Number of service members eligible for COLA continues to drop in 2020

Only about 12,300 service members will receive cost of living adjustments in 2020.

The number of service members in the United States who will receive pay for living in high cost areas will continue to shrink in 2020, after 2019 saw a 46% drop in people eligible for the benefit.

This coming year’s drop is not as drastic; 12,300 service members will receive cost of living adjustments (COLAs) — a decrease from about 15,000 in 2019. Last year, the number went from 28,000 to 15,000.

The Defense Department defines COLAs as, “a taxable, supplemental allowance designed to help offset higher prices in the highest cost locations in the U.S. that exceed the costs in an average U.S. location. Rates can increase, decrease or remain the same, depending on the non-housing prices in a duty location as compared to non-housing prices in an average U.S. location,” according to a Dec. 20 statement from the Pentagon.

DoD will pay out about $20.2 million in COLAs in 2020, $1.9 million less than 2019. About 3,300 service members will see an increase in COLAs and 4,100 will see a decrease.

The areas with the highest COLA rates are Oakland and San Francisco, California, as well as Staten Island, New York. Those areas receive a 6% COLA.

The largest increase goes to St. Joseph, Missouri, which will go from not receiving COLA in 2019 to getting a 2% rate.

Conversely, Detroit, Michigan and Willow Grove, Pennsylvania, will see the largest drop in COLA by going from 3% to not getting a stipend at all.

The total amount of a COLA a service member receives varies based on geographic duty location, rank, years of service and dependency status.  Payments range from $32 to $60 per month for members with dependents, and $22 to $45 per month for members without dependents.

DoD hires a contractor to decide the COLA rates. The contractor looks at indicators like transportation, goods and services, federal income taxes, sales taxes and miscellaneous expenses and then creates a cost data average that serves as a benchmark.

“The resulting ratio is called an index. By law, a COLA rate is only prescribed when the index meets a threshold of 108%, meaning the costs for non-housing types of goods and services in a particular location are at least 8% more expensive than average [continental United States]. An index in excess of 108% would qualify for COLA,” according to the Pentagon statement.

DoD also recently put out its basic allowance for housing (BAH)  numbers, which helps pay rental and mortgage costs for all service members.

The average service member will receive a 2.8% increase in BAH in 2020.

Austin, Texas, will get the biggest BAH increase, based on an average of all paygrades there at the “with dependent” rate. The stipends at the new home of the Army’s Futures Command will rise by between 16%-45%, depending on rank, for an average increase of 29%.
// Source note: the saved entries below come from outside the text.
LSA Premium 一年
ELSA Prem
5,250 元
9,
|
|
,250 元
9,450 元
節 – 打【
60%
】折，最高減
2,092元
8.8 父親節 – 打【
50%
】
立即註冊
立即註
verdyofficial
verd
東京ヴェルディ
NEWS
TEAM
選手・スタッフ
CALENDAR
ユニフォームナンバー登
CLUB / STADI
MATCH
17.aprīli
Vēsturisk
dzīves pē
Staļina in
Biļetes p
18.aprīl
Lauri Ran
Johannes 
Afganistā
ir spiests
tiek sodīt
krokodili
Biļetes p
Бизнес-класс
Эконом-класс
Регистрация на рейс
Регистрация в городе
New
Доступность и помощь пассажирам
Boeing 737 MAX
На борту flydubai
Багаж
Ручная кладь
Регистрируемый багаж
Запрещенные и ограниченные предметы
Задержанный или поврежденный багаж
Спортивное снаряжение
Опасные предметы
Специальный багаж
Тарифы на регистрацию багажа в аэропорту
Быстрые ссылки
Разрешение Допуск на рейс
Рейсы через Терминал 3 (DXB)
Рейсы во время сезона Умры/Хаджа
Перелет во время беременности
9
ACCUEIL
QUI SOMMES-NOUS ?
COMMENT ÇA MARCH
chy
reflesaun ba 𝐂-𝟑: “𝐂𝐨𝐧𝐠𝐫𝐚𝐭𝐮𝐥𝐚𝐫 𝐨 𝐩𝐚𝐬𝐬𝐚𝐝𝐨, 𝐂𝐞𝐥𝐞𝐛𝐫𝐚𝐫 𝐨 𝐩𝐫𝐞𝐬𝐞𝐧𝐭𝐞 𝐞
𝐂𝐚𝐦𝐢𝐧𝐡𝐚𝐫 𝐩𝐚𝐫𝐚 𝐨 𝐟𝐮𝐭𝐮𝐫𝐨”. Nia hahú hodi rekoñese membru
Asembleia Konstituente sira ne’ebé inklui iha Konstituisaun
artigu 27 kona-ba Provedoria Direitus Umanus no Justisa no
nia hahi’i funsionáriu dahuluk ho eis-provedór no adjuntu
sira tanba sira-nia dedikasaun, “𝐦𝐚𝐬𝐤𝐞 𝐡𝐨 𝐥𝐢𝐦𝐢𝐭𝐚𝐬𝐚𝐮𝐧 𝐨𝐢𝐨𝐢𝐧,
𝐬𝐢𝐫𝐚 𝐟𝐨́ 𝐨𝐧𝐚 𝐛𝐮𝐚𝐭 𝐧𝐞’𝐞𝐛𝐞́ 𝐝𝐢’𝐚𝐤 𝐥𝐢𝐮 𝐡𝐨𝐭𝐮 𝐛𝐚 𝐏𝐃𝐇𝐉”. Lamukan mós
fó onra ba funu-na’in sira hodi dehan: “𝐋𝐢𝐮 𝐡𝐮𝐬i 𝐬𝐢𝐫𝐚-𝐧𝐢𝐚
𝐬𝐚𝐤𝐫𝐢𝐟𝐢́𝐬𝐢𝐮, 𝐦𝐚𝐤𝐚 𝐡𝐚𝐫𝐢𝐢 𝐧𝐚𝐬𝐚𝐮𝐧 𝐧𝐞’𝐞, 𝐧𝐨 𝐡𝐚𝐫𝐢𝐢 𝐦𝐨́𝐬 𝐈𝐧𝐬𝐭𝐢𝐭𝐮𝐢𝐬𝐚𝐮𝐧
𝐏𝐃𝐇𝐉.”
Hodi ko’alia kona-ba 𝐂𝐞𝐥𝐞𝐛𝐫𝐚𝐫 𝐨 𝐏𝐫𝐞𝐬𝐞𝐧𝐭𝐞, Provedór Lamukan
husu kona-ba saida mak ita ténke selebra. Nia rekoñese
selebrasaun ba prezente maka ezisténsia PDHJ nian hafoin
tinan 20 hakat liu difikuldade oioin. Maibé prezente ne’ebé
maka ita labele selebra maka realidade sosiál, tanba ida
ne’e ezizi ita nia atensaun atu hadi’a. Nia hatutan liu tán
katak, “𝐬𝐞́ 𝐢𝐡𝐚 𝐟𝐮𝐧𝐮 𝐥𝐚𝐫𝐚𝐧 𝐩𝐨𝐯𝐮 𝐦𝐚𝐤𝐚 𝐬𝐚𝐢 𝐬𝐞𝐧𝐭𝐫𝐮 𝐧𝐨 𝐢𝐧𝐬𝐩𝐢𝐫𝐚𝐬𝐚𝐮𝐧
Other areas with large increases include Mountain Home Air Force Base in Idaho (21%), and in the Atlanta (15%) and Mobile, Alabama, (15%) markets.

Meanwhile, some of DoD’s designated military housing areas will see significant decreases. BAH rates at Fort Polk, Louisiana, will drop by an average of more than 7%. Cleveland, Ohio, and Paducah, Kentucky, will have even larger decreases: 8% and 10%, respectively.